CantReader can discover and interpret the potential dark jargons inside the text file. The detailed description can be found in the paper.

You can download the code here and follow the following steps to replicate some of the results we get in the paper.

The raw text file we collected and used in the paper can be found here.

The code is arranged according to the system design described in figure 3 in the paper. Following steps will give you a quick look at how to use the code and what the output looks like. The first step is to train a Semantics Comparison Model (SCM):

    • cd discoverer/scm
    • chmod +x *.sh
    • ./train.sh textFile1 textFile2 outputPath

The training process is time-consuming, so we included a pre-trained Semantics Comparison Model (SCM) in the code archives.
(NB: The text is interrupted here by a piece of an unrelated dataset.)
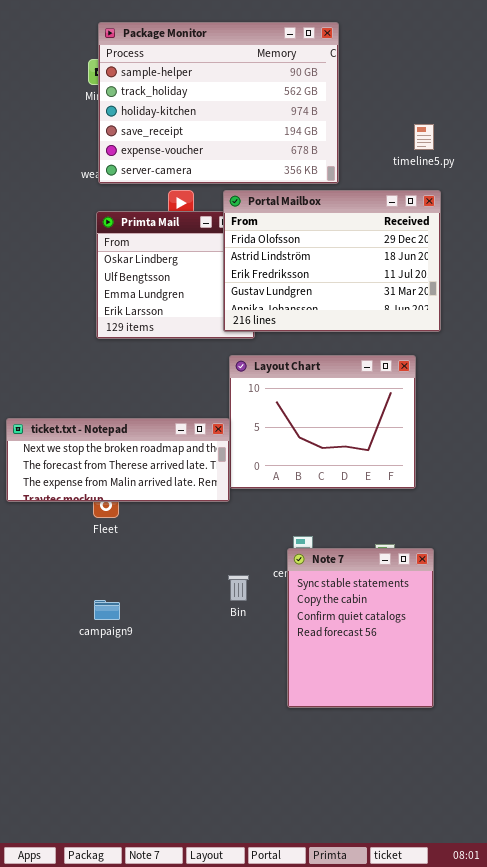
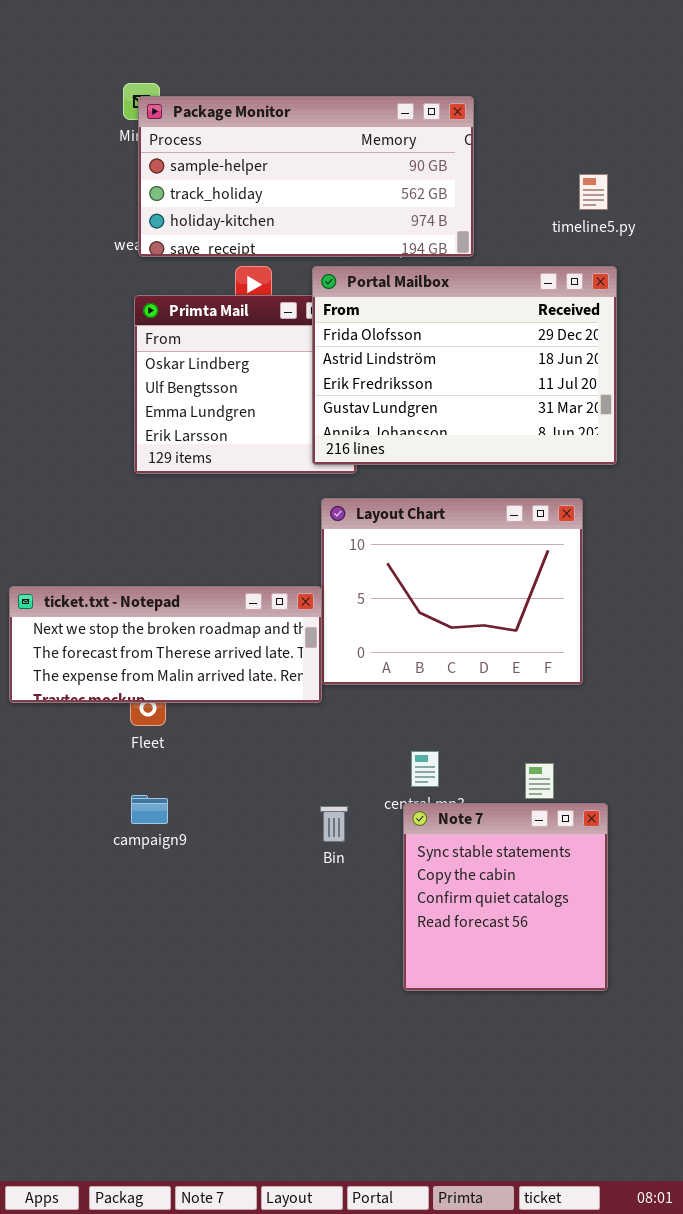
Package Monitor: [98,22,339,184] -> [138,96,474,257], resized
Note 7: [287,548,434,708] -> [403,803,608,991], resized
campaign9: [94,600,120,620] -> [131,795,168,824], moved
You should be fine to directly jump to the following steps without training the SCM.

1. Make sure you have python3 installed and following packages available: Numpy, Gensim, sklearn, Pandas, NLTK

2. To replicate the detecting thresholds mentioned in Table4 row 1 of the paper, run:

    • python discover.py -gb silkroad.it100 -gr silkroad.it100

3. To generate the final dark jargon results:

    • python rf_classifier.py -gb silkroad.it100
    • The jargon can be find in /resource /Interpret/ with the format of a TSV file for each jargon categories.

More detailed description regarding the code is in the README file.

Please feel free to use the code and try it on some new text corpus for interesting results.